3.3 Mean Waiting Time per ANC Visit After Intervention

Code
# 1. Tentukan tanggal yang ingin digabung
target_combined <- as.Date(c("2026-02-25", "2026-03-04"))

# 2. Proses Data (Filter -> Kategorisasi -> Hitung Rerata)
combined_summary <- data_clean %>%
  filter(observation_date %in% target_combined) %>%
  filter(activity_category == "menunggu") %>%
  mutate(
    waiting_location = case_when(
      str_detect(service_unit, "lab") ~ "Lab",
      str_detect(service_unit, "kia|poli kia") ~ "KIA",
      str_detect(service_unit, "usg") ~ "USG",
      str_detect(service_unit, "registrasi|pendaftaran") ~ "Registration",
      str_detect(service_unit, "farmasi|apotek") ~ "Pharmacy",
      TRUE ~ NA_character_
    )
  ) %>%
  filter(!is.na(waiting_location)) %>%
  # Hitung total menit menunggu per pasien per lokasi
  group_by(visit_id, waiting_location) %>%
  summarise(visit_wait_minutes = sum(duration_final, na.rm = TRUE) / 60, .groups = "drop") %>%
  # Hitung rata-rata dari seluruh pasien (N)
  group_by(waiting_location) %>%
  summarise(
    mean_minutes = mean(visit_wait_minutes, na.rm = TRUE),
    n_obs = n(), # Opsional: melihat berapa banyak kunjungan di tiap unit
    .groups = "drop"
  )

# 3. Hitung Total N Unik untuk Subtitle
total_n_combined <- data_clean %>% 
  filter(observation_date %in% target_combined) %>% 
  summarise(n = n_distinct(visit_id)) %>% 
  pull(n)

# 4. Visualisasi
# Visualisasi dengan garis bantu di antara angka (setiap 2.5 menit)
ggplot(combined_summary, 
       aes(x = mean_minutes, 
           y = reorder(waiting_location, mean_minutes))) +
  geom_col(fill = "#f3b61f", width = 0.7) +
  
  # Pengaturan Sumbu X
  scale_x_continuous(
    limits = c(0, 20),                # Batas maksimal 20
    breaks = seq(0, 20, by = 5),       # Garis utama & Angka (0, 5, 10, 15, 20)

_What is expected:_ Continue the waiting-time code from its last line onward. The records have no connection to the waiting-time code.

_Study material:_
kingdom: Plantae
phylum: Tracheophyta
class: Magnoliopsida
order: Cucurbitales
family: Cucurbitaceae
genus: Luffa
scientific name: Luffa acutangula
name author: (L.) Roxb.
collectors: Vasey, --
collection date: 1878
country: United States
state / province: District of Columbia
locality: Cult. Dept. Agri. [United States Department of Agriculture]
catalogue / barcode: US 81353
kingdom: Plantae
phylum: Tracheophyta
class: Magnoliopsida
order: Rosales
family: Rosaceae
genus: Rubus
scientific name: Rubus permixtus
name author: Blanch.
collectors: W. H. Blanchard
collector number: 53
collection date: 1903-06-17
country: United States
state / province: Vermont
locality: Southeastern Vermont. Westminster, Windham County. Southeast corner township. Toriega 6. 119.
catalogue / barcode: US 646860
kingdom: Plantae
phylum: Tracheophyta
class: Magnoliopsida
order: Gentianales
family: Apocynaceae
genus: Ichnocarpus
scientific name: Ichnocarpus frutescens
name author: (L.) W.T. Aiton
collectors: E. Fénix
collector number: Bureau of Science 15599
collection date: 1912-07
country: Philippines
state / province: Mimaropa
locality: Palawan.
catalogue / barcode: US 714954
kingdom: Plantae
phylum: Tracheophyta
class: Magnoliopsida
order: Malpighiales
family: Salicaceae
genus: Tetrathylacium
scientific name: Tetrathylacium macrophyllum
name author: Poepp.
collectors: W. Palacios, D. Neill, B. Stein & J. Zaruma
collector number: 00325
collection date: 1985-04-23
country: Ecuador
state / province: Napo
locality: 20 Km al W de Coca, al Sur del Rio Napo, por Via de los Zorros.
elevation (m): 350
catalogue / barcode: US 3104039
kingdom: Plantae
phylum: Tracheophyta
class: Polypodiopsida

_Answer to this exercise:_
    minor_breaks = seq(0, 20, by = 2.5), # Garis bantu di tengah (2.5, 7.5, dst)
    expand = expansion(mult = c(0, 0.05))
  ) +
  
  labs(
    title = "Mean Waiting Time ANC Visit After Intervention",
    subtitle = paste0("Puskesmas Bojong (N = ", total_n_combined, ")"),
    x = "Mean Waiting Time (minutes)",
    y = "Service Unit"
  ) +
  
  theme_minimal(base_size = 12) +
  theme(
    plot.title = element_text(face = "bold"),
    # Menampilkan garis utama (lebih tegas)
    panel.grid.major.x = element_line(color = "grey90"), 
    panel.grid.minor.x = element_line(color = "grey90"), 
    panel.grid.major.y = element_blank()
  )

4 Key Insights

4.1 Distribution of Patient Waiting Times by Service Unit

  1. Some patients did not have waiting time at registration because they did not arrive at the same time, so no queue was formed.
  2. Patient distribution depends on gestational age and the type of examination needed. Even on USG days, not all patients have USG or lab tests.

4.2 Limitations of the observation

On February 25, observations at the registration were not conducted due to limited coverage of the Public Health Center (Puskesmas) area, making it not feasible for a single observer to monitor 5 service units simultaneously.